Previously, it was generally considered that the strong-field ionization rate is only related to the modulus of magnetic quantum number |m| of the target orbital [24–26 ]. However, it was recently shown that the ionization rate under circularly polarized laser field is also dependent on the sign of non-zero m (i.e. the direction of angular momentum of the “orbiting” electron) both in theory [27, 28] and numerical simulations [29]. Specifically, the strong field preferentially removes the electron counter-rotating to the circularly polarized laser field rather than the co-rotating electron. This predication has been partially proved in experiment by measuring strong-field sequential double ionization yields of argon in two time-delayed near-circularly polarized laser pulses with same and opposite helicities [30]. Studies on the strong-field ionization from states with non-zero angular momentum also suggest new applications. For example, it was found that the internal angular momentum will shift the offset angle of the maximum in the photoelectron momentum distribution in an angular streaking setup, which offers a potential tool for studying orbital structures and ring currents in atomic and molecular systems [31, 32]. It was also proposed to produce photoelectrons with up to 100% spin polarization resulting from m-dependent strong-field ionization and spin-orbit coupling [33].

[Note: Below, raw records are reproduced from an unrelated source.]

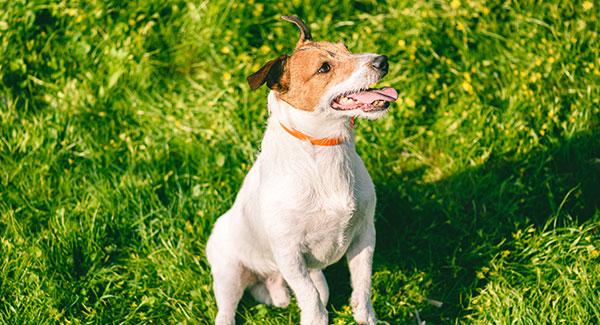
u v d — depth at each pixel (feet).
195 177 19.88
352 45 22.26
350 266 15.92
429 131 20.95
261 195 14.93
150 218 19.29
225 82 21.71
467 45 21.97
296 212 14.51
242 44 22.77
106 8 23.18
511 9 22.39
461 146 20.34
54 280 17.38
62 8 23.32
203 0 23.41
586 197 18.81
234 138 20.53
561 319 15.51
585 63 21.03
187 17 23.35
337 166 14.28
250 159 20.16
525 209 18.79
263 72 13.70
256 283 17.83
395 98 13.79
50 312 16.70
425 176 20.49
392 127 21.02
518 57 21.54
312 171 14.24
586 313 15.37
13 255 17.83
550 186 19.07
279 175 14.51
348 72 13.74
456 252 18.12
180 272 17.94
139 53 22.48
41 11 23.43
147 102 21.76
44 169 19.94
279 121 14.33
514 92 20.74
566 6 22.24
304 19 23.25
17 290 17.17
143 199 19.43
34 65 22.54
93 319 16.96
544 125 19.92
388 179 20.16
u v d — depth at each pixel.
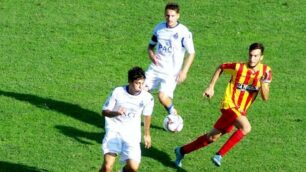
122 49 48.31
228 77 45.19
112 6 53.84
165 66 39.31
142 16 52.59
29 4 54.03
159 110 41.50
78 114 40.66
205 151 37.69
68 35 49.88
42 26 51.00
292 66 46.56
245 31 50.97
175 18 38.81
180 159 36.06
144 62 46.78
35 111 40.62
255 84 34.91
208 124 40.06
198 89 43.75
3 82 43.75
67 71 45.34
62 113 40.59
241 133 34.66
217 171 35.97
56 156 36.56
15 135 38.25
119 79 44.69
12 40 49.06
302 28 51.44
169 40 39.06
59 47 48.25
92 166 35.84
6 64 45.94
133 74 31.72
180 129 38.28
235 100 35.12
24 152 36.78
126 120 32.75
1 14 52.53
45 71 45.25
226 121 35.16
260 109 41.50
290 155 37.28
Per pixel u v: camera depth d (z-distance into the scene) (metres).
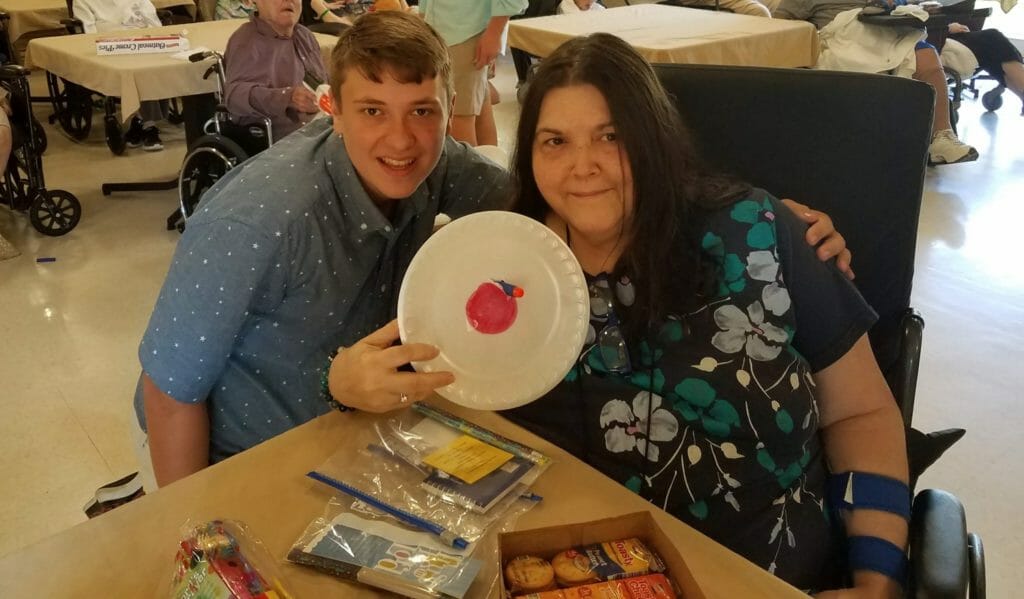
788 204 1.23
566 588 0.75
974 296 3.01
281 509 0.86
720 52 3.22
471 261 0.91
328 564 0.78
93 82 3.45
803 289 1.13
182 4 5.97
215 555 0.75
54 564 0.78
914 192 1.26
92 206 3.98
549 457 0.95
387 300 1.35
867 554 1.06
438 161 1.36
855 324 1.15
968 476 2.10
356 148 1.17
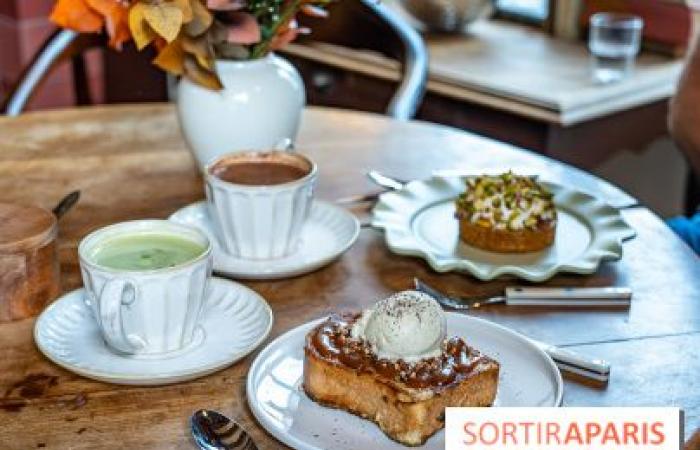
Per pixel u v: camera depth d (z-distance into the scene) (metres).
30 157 1.27
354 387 0.81
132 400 0.84
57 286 0.96
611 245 1.04
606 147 1.98
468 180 1.11
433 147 1.33
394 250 1.03
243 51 1.15
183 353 0.88
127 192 1.18
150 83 2.19
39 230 0.94
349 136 1.36
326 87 2.22
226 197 1.02
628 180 2.06
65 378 0.86
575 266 1.00
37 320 0.91
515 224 1.04
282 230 1.03
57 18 1.10
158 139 1.33
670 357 0.90
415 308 0.81
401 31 1.57
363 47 1.62
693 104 1.53
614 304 0.97
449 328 0.90
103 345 0.89
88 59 2.48
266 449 0.79
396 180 1.22
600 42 1.98
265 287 1.00
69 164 1.25
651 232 1.11
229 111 1.15
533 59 2.10
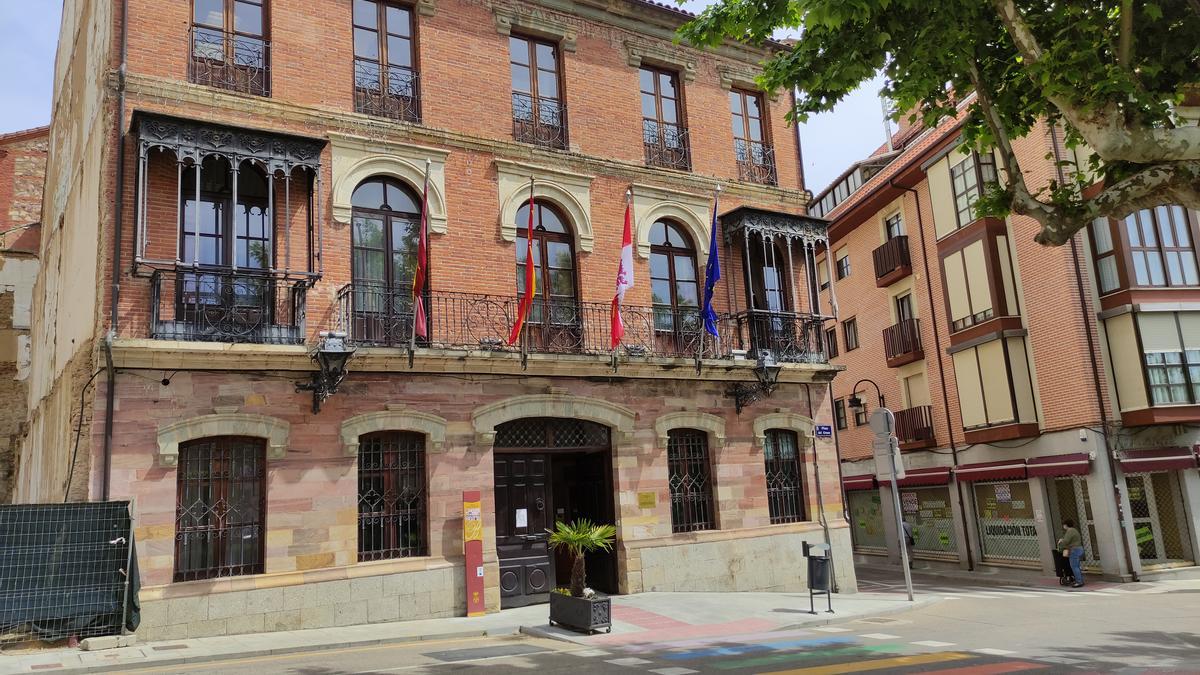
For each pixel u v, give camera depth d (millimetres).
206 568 11594
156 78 12203
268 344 12008
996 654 9383
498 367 14039
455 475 13500
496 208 14898
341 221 13328
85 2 15305
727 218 17203
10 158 23734
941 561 25219
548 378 14695
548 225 15672
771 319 17188
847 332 31234
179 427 11492
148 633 10797
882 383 28531
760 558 16156
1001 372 22375
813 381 17672
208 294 11961
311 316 12773
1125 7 8484
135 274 11422
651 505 15320
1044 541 21266
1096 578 19828
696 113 17844
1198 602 14773
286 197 12281
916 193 26609
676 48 17812
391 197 14133
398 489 13203
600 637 10953
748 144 18547
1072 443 20453
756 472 16656
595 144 16344
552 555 14500
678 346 16359
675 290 16859
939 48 8984
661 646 10273
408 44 14859
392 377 13250
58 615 10117
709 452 16422
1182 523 19953
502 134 15297
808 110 10023
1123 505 19391
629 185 16516
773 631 11523
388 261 13852
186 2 12805
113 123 11875
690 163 17469
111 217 11633
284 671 8750
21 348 21969
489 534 13609
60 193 17266
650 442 15578
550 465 14891
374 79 14273
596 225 15953
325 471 12445
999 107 10531
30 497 18047
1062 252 20984
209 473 11836
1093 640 10414
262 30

In this work, strong-field ionization of p_± orbitals under circularly polarized laser fields in the wide range of wavelengths from deep multiphoton regime to tunneling regime is investigated. The ionization processes are simulated by numerically solving the two-dimensional time-dependent Schrödinger equation (2D-TDSE) in polar coordinates with the Lagrange mesh technique. Ionization peaks are observed in the deep multiphoton ionization regime when the electric field counter-rotates to the p electron, while the peaks vanish when the electric field co-rotates with the p electron. It is shown that these peaks result from the resonant enhancement of ionization and the helicity sensitivity is due to different excitation-ionization channels.

2. Theoretical model

In this section, we present an efficient and accurate method for the non-perturbative numerical solution of the 2D-TDSE in polar coordinates. To simulate the ionization dynamics of a valence p electron in a strong circularly polarized laser pulse, we consider to solve the 2D-TDSE

\begin{array}{l} i \frac{\partial Ψ (r, t)}{\partial t} = [- \frac{\nabla^{2}}{2} + V_{c} (r) + V_{e} (r, t)] Ψ (r, t) \\ = [- \frac{1}{2} (\frac{1}{ρ} \frac{\partial}{\partial ρ} ρ \frac{\partial}{\partial ρ} + \frac{1}{ρ^{2}} \frac{\partial^{2}}{\partial θ^{2}}) + V_{c} (ρ) + r \cdot E_{\pm} (t)] Ψ (r, t), \end{array}

in polar coordinates, where r = ρ cos θ e _x +ρ sin θ e _y. The right (+) and left (−) circularly polarized electric field E _± (t) is expressed by

E_{\pm} (t) = E_{0} \sin^{2} (\frac{t π}{τ}) [\cos (ω_{0} t) e_{x} \pm \sin (ω_{0} t) e_{y}]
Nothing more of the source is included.